*Instructions for the task*. Revise every item below so that "one row, one column" becomes "a single row and column", keeping everything else the same. Omit the pictures from your answer.

Physical quantity readout data

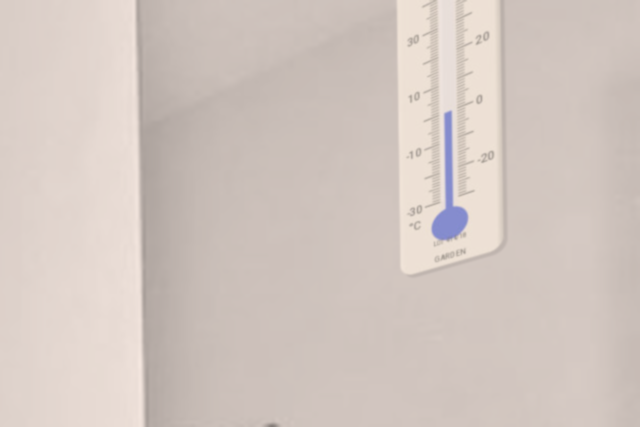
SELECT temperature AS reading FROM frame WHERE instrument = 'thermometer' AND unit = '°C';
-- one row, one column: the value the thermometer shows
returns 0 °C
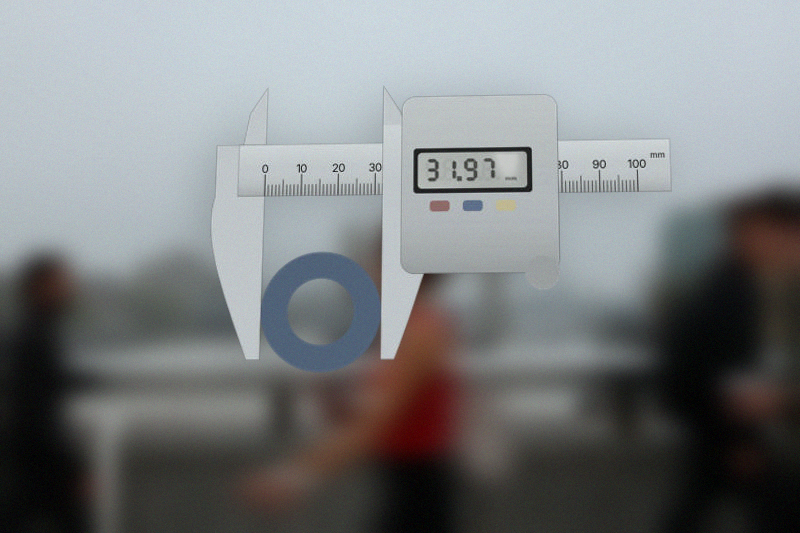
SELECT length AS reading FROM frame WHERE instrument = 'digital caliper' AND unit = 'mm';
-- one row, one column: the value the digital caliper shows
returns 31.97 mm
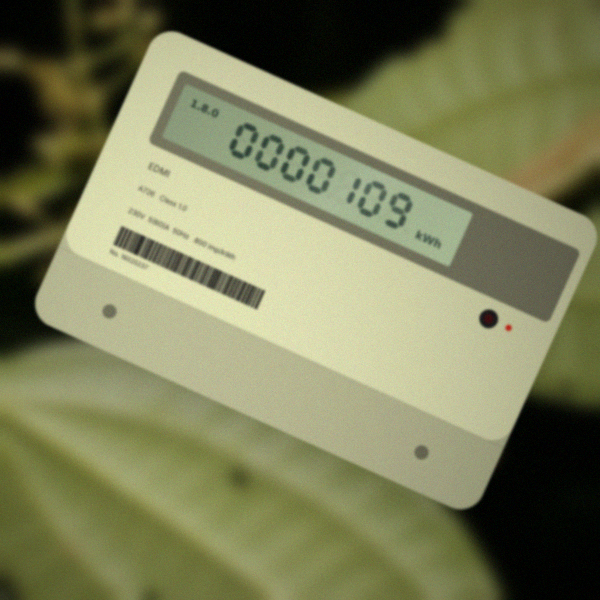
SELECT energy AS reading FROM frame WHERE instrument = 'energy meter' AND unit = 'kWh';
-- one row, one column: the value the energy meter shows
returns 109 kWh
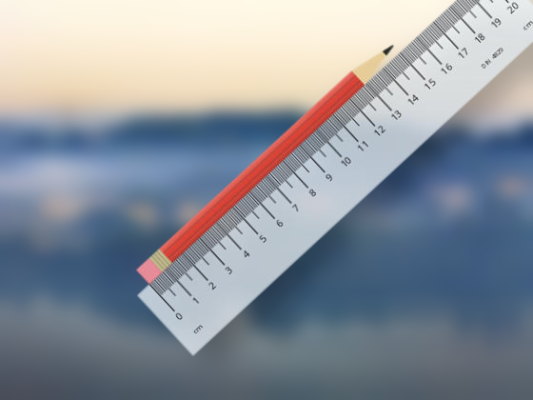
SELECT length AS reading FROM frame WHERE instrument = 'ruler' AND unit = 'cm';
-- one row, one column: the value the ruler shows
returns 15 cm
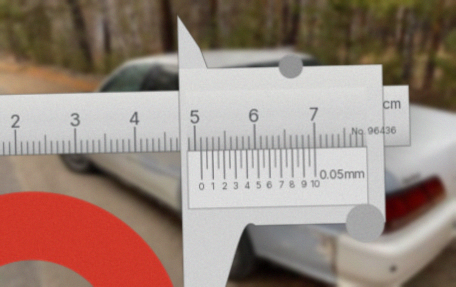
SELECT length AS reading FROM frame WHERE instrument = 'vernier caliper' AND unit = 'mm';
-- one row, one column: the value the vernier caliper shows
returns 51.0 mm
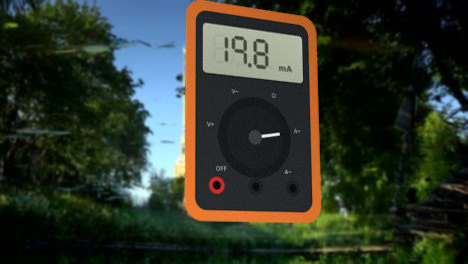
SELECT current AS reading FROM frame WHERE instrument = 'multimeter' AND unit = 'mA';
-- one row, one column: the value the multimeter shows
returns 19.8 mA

*Solved exercise*.
SELECT temperature AS reading FROM frame WHERE instrument = 'thermometer' AND unit = '°C';
-- a single row and column: the value the thermometer shows
returns 0 °C
SELECT length AS reading FROM frame WHERE instrument = 'digital caliper' AND unit = 'mm';
-- a single row and column: the value the digital caliper shows
returns 31.97 mm
SELECT energy AS reading FROM frame WHERE instrument = 'energy meter' AND unit = 'kWh';
-- a single row and column: the value the energy meter shows
returns 109 kWh
SELECT length AS reading FROM frame WHERE instrument = 'ruler' AND unit = 'cm';
-- a single row and column: the value the ruler shows
returns 15 cm
SELECT length AS reading FROM frame WHERE instrument = 'vernier caliper' AND unit = 'mm';
-- a single row and column: the value the vernier caliper shows
returns 51.0 mm
SELECT current AS reading FROM frame WHERE instrument = 'multimeter' AND unit = 'mA';
-- a single row and column: the value the multimeter shows
returns 19.8 mA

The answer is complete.